On the other hand, the Levenberg–Marquardt algorithm is one of the most efficient training algorithms for neural network modeling, and therefore for training a feed-forward neural network with the Levenberg–Marquardt algorithm. Having the updating rule, the Jacobian matrix needs to be computed and a training process should be designed. This algorithm combines the ability of both methods (i.e., convergence from any initial state as in the case of gradient descent, and rapid convergence near the vicinity of the minimum error as in the case of Gauss-Newton method) while avoiding their drawbacks.

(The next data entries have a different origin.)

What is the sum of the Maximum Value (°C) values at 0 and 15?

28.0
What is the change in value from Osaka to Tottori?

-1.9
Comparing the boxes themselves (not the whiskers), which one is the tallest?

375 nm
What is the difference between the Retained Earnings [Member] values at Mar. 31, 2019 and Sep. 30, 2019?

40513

We used the genetic algorithm to ensure the deformation of the 3D meshes and we got good results. However, for 3D huge meshes genetic algorithm requires less information about the problem and designing an objective function and getting the representation and operators right can be difficult and computationally expensive. In this case, we talk about time-consuming modeling. The Levenberg–Marquardt method, that can handle noisy objective function values as well as random models, provided sufficient accuracy. As the probability of accurate function estimates and models is sufficiently large, we assume that the proposed algorithm converges globally to a first-order stationary point of the objective function with probability one. For this reason, local optimization techniques, such as the Levenberg method, are used mainly for their computational and processing time. However, due to the slowness of the execution time, in many cases, the genetic algorithm diverged and did not give accepted reconstructions when the search space of the best wavelet was enlarged. Thus, gradient-based optimization methods were applied with the improved version of Levenberg–Marquardt technique.

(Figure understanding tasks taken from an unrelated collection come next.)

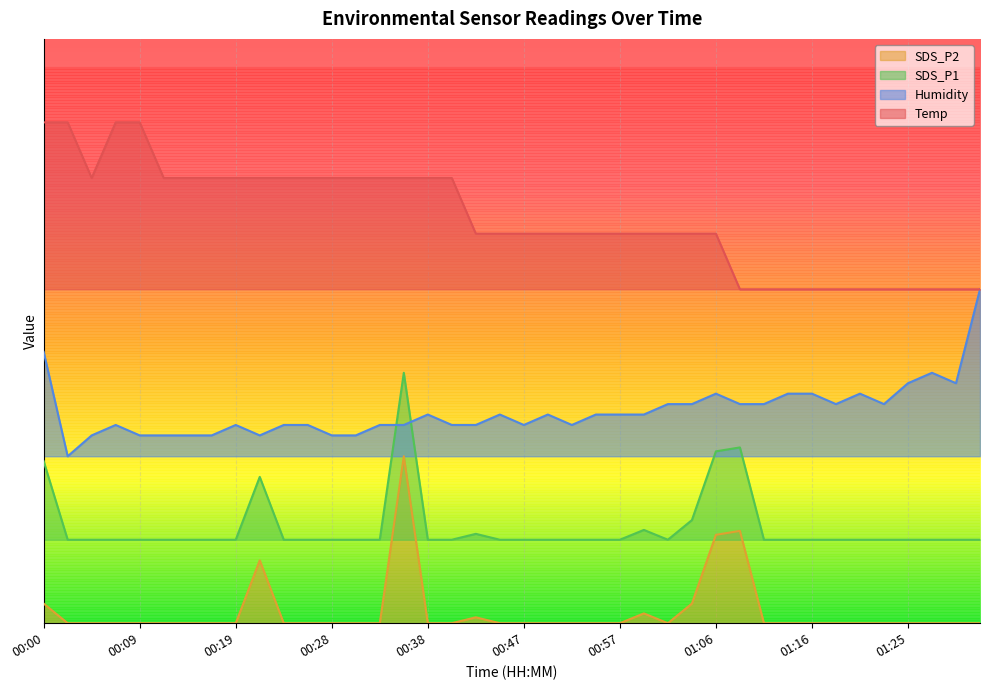

Between 00:02 and 00:19, which series saw the biggest shift?

Temp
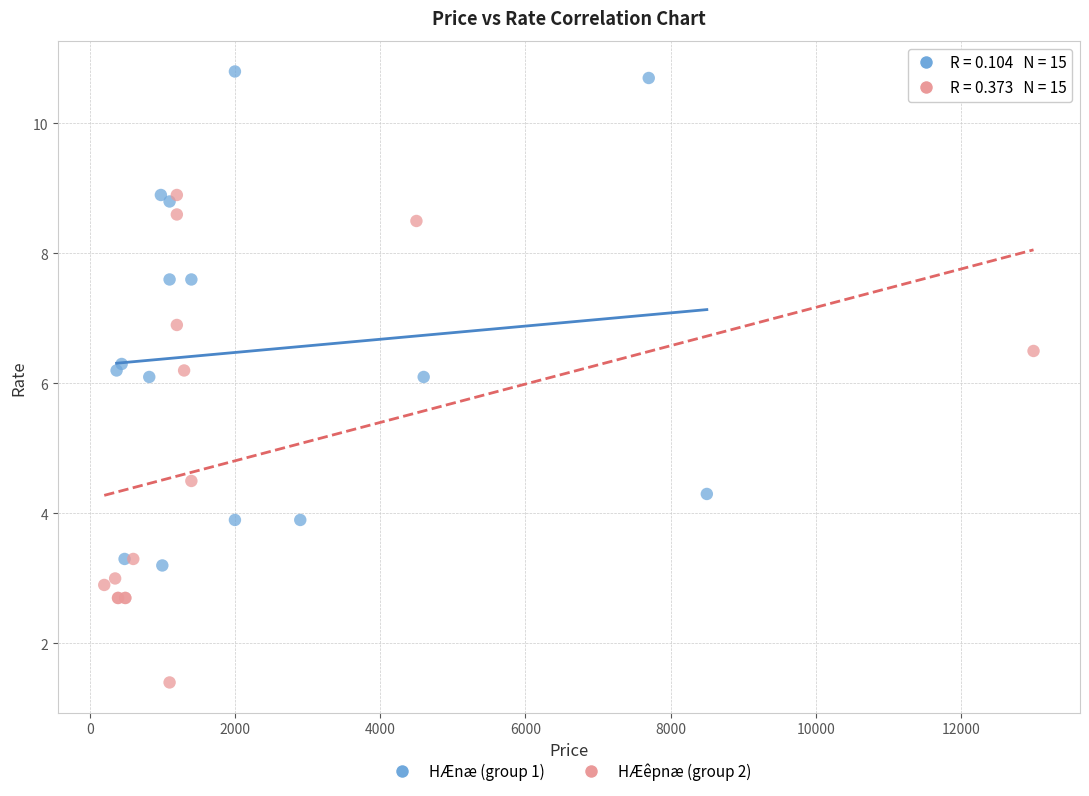

Which series contains the highest Y value?

HÆnæ (group 1)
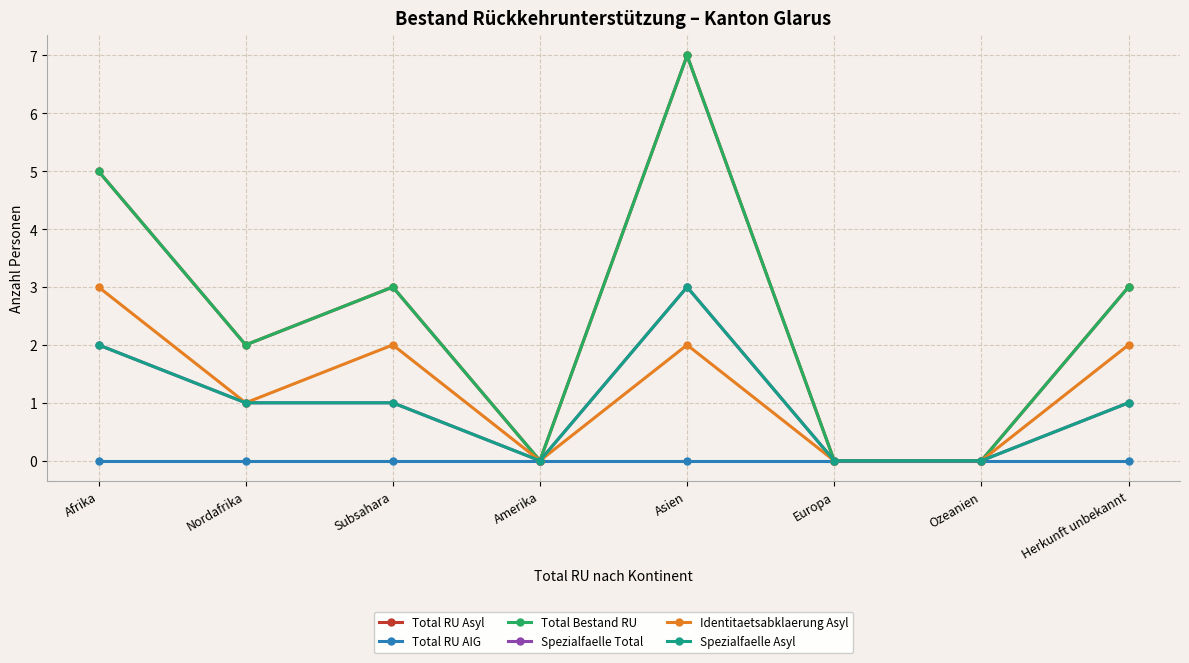

At which label does Spezialfaelle Asyl first exceed 1?

Afrika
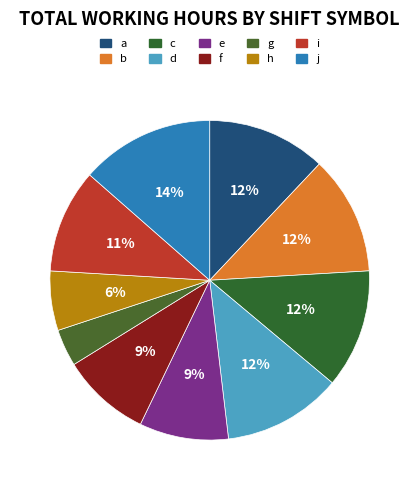

Count the number of slices in the pie.

10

Figures 7, 8, 9 and 10 represent our training results obtained using 15 wavelets in the hidden layer for the 3D deformation of the four objects (Scape, Horse, Elephant and Flamingo). These findings were provided by the MMWNN-GA and MMWNN-LM.

Fig. 7
figure 7

Comparison of deformation components located in similar areas for Horse object by MMWNN-GA (first row) and MMWNN-LM (second row)

Fig. 8
figure 8

Comparison of deformation components located in similar areas for Flamingo object by MMWNN-GA (first row) and MMWNN-LM (second row)

Fig. 9
figure 9

Comparison of deformation components located in similar areas for Scape object by MMWNN-GA (first row) and MMWNN-LM (second row)

Fig. 10
figure 10

Comparison of deformation components located in similar areas for Elephant object by MMWNN-GA (first row) and MMWNN-LM (second row)

7 Conclusion

In our approach, the 3D deformation sequence consists of a large number of frames; each of which represents a large static 3D mesh. We used a wavelet network to align the characteristic points of the original mesh and to aligned towards the target mesh. To ensure the design of wavelet neural network architecture, an optimization algorithm was used to estimate and optimize the network parameters. The applied genetic algorithm, which is an optimization algorithm, allowed treating important research spaces, and the Levenberg Marquardt algorithm showed its efficiency in neural network modeling. A comparative study between genetic algorithm and Levenberg–Marquardt algorithm was also presented in this article. Experimental results reveal that MMWNN-GA and MMWNN-LM provided a good reconstructed object and better quantitative reconstruction results, compared to the existing deformation techniques, with lower reconstruction errors when sufficient components were used. For object containing considerable deformations and suffering from artifacts with large scale rotations, the genetic algorithm treated better this type of objects, in comparison with Levenberg–Marquardt method. On the other hand, genetic algorithm requires more calculations than Levenberg–Marquardt algorithm and it is computationally expensive, i.e. it is time-consuming modelling algorithm. So, MMWNN-LM minimized more remarkably the time necessary to ensure the deformation, in comparison with the MMWNN-GA architecture.

In our future work, using MMWNN-GA structure, we will apply a simplification method to reduce the simulation time of deformation for all high-resolution objects.